# Thread: convergent series

1. ## convergent series

For which positive integers k is the following series convergent?

[(n!)^2]/[(kn)!] as n goes from 1 to infinity. Please show the steps using the ratio test.

2. Originally Posted by Taurus3
For which positive integers k is the following series convergent?
[(n!)^2]/[(kn)!] as n goes from 1 to infinity. Please show the steps using the ratio test.
$\dfrac{{\left[ {\left( {n + 1} \right)!} \right]^2 }}
{{\left( {kn + k} \right)!}}\dfrac{{\left( {kn} \right)!}}
{{\left( {n!} \right)^2 }} = \dfrac{{\left( {n + 1} \right)^2 \left( {n!} \right)^2 }}
{{\left( {n!} \right)^2 }}\dfrac{{\left( {kn} \right)!}}
{{\left( {kn + k} \right)!}}$

3. I don't think that's right. Plus what are the possible values for k?

4. Why don't you think it is correct?
Do you understand the ratio test.
You finish the algebra.

**Apply what you read**
1. In the thread on the convergent series, copy word for word the passage that begins at the words "2. Originally Posted" and ends after the words "it is correct?".
2. Carry on the thread about the convergent series from the point where it ends.

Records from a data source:
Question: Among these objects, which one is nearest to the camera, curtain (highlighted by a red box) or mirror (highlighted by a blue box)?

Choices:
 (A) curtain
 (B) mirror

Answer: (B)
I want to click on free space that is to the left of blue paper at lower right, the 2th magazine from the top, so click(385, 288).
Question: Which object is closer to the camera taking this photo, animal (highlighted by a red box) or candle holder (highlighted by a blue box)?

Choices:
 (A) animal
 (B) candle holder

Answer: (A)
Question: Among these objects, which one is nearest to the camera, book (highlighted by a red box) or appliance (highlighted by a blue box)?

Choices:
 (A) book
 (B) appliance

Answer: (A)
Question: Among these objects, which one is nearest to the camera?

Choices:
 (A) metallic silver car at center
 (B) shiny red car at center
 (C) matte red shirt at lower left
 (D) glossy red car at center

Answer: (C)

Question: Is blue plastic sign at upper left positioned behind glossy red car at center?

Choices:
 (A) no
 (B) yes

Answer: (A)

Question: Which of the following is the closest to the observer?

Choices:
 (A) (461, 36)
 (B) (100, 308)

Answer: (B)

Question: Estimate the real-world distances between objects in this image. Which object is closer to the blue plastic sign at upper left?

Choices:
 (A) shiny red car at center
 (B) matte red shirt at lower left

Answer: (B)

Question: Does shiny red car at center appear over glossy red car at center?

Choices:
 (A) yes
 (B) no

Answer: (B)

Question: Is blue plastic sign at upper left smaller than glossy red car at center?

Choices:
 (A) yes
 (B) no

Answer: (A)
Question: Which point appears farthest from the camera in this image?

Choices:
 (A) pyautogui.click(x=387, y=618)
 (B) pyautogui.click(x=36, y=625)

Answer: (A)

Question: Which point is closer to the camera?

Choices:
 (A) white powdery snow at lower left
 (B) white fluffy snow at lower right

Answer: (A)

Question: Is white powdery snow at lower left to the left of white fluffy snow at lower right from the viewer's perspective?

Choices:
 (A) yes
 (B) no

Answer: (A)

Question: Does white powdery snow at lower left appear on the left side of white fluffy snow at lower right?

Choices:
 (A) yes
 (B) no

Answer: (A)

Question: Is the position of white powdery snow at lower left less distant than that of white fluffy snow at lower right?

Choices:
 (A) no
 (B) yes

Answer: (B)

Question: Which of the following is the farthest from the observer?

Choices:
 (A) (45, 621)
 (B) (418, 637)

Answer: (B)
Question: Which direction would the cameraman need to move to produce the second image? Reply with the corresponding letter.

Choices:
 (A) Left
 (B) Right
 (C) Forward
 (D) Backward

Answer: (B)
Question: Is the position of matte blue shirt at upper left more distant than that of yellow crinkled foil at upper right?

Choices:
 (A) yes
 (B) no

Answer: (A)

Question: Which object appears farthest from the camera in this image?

**Results for the exercise**
1.
2. Originally Posted by Taurus3
For which positive integers k is the following series convergent?
[(n!)^2]/[(kn)!] as n goes from 1 to infinity. Please show the steps using the ratio test.
$\dfrac{{\left[ {\left( {n + 1} \right)!} \right]^2 }}
{{\left( {kn + k} \right)!}}\dfrac{{\left( {kn} \right)!}}
{{\left( {n!} \right)^2 }} = \dfrac{{\left( {n + 1} \right)^2 \left( {n!} \right)^2 }}
{{\left( {n!} \right)^2 }}\dfrac{{\left( {kn} \right)!}}
{{\left( {kn + k} \right)!}}$

3. I don't think that's right. Plus what are the possible values for k?

4. Why don't you think it is correct?

2.
5. doesn't (kn)! get cancelled since (kn + k)! = (kn)! (kn + k) (kn + (k-1)) (kn + (k-2)) + ....so on? So doesn't that just leave us with (n+2)^2 on the numerator?

6. If $k=1$ we get $\dfrac{1}{n+1}$

If $k=2$ we get $\dfrac{(2n)!}{(2n+2)!}=\dfrac{1}{(2n+2)(2n+1)}$

If $k=3$ we get $\dfrac{(3n)!}{(3n+3)!}=\dfrac{1}{(3n+3)(3n+2)(3n+1 }$

Get it?

7. but what happened to the (n + 1)^2 in the numerator? It's still a bit confusing. So what are all the possible values for k that makes this convergent?

8. Look, I am not going to do this problem for you.
So the answer to your question is: I left that factor out.
You must do somethings for yourself.
I am now done with this thread.

9. oh, thanks. Sorry.